榮皓的眼睛再一次在照片上聚焦,而後深深的吸了口氣:“這個人我不認識,但我見過他,就是昨天晚上,在臨城汽車站附近的一家小旅店,我做夢夢見過他!”

全曉婷愣了能有一秒鐘,隨後一把將手機奪了回來,惱火的嗔怒道:“你逗我呢!有意思嗎?”

榮皓這才明白自己在情緒激動的情況下闡述的不夠明白,以至於說出的話就像是一個惡作劇,畢竟在夢裡見過一個陌生人之後現實中又正巧遇到,這種事會發生的機率太低,沒人會信,簡直就是逗人的玩笑。

榮皓也不想過多解釋,小聲說道:“我不管你信還是不信,我確實昨晚在夢裡見過他,我記得很清楚,因為那是一場噩夢,近乎真實的夢,我到現在想起來都還心有餘悸。”

那個夢境無比真實,就好像是親身經歷。

全曉婷見他是認真的,也知道剛才他的反應不是裝出來的,不再表達不滿,索性坐正身體,語氣和緩了許多:“那你說來聽聽!”

榮皓把那夢境一五一十的合盤託出,包括每一個能回憶到的細節。他記得還算比較清楚,因為當時榮皓左手小臂上的蛇形青色印記出現了,僅僅是因為這一點他都不會掉以輕心,畢竟這還是第一次因為一個噩夢將它凸現而出。

全曉婷很認真的聽完,神態自若:“聽起來是有點兒詭異的味道!不過跟案件能有什麼關係呢?”

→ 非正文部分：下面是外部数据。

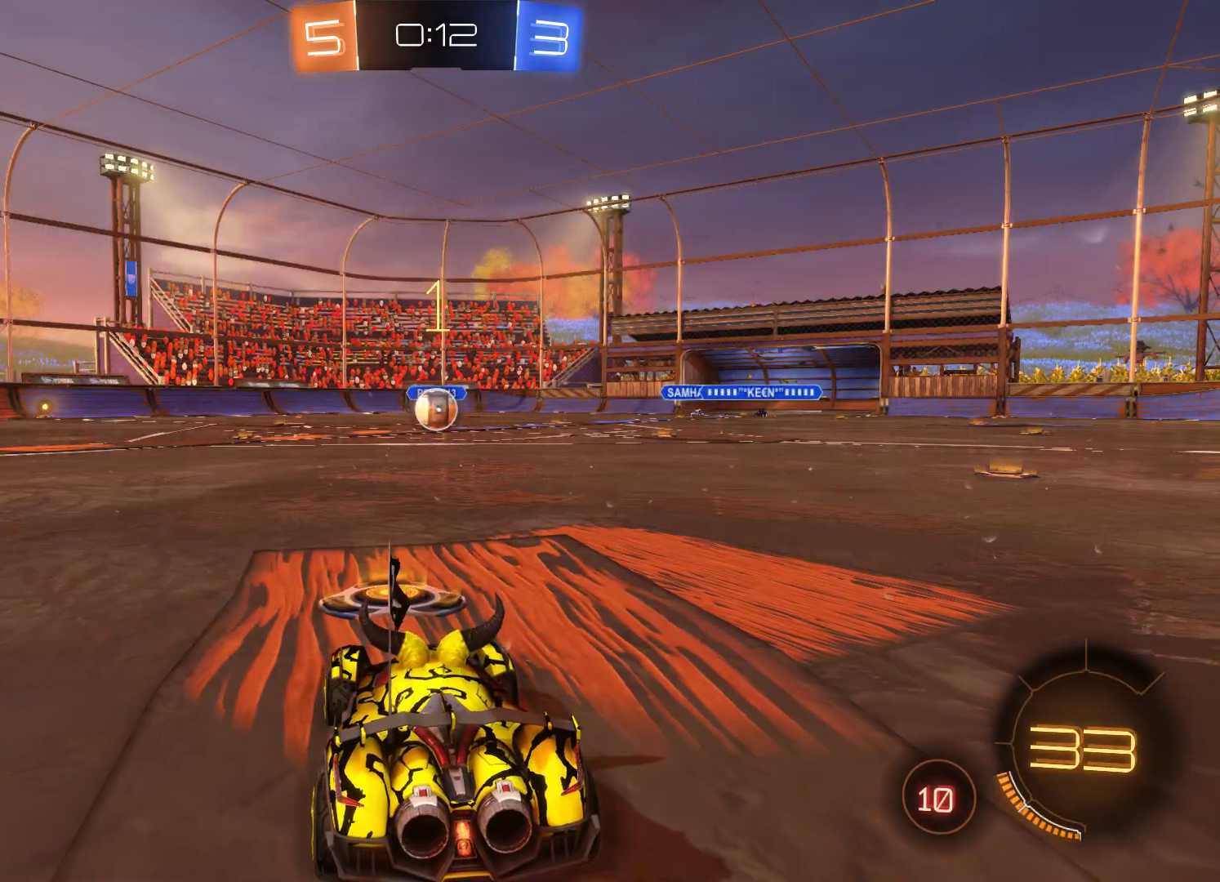
{"buttons": ["L2", "R2"], "left_stick": "center", "right_stick": "center", "events": []}
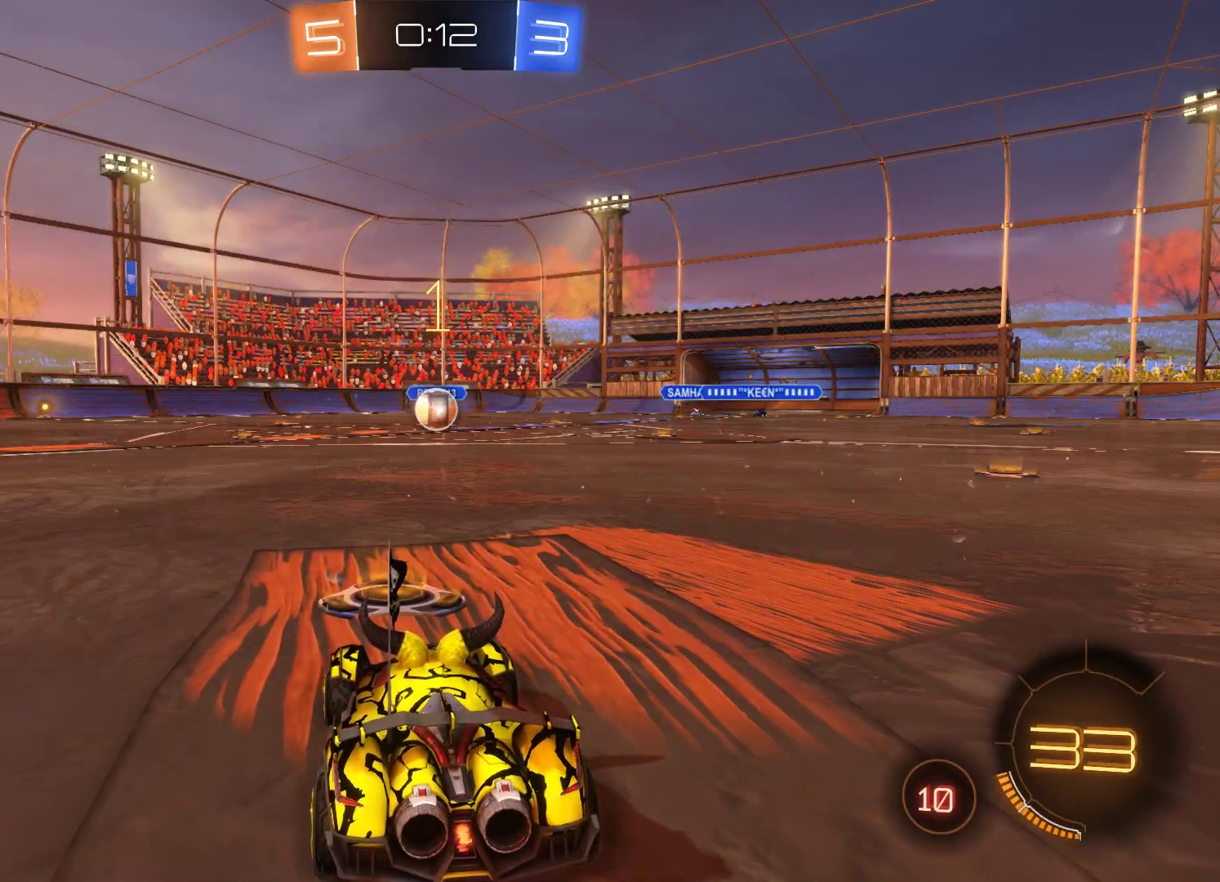
{"buttons": ["L2", "R2"], "left_stick": "center", "right_stick": "center", "events": [[167, "left_stick", "up-right"], [300, "left_stick", "center"]]}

榮皓定了定神:“我覺得你們應該查一下這個人,如果能找到他那就最好了!”

全曉婷沒有多說什麼,在案件進展停滯不前的情況下,從其他方向入手不失為一個辦法。況且之前榮皓說的話也不無道理,如果有人有預謀的嫁禍給監獄中的那位嫌疑人,那麼嫌疑人的這個朋友是最容易達成的那一個。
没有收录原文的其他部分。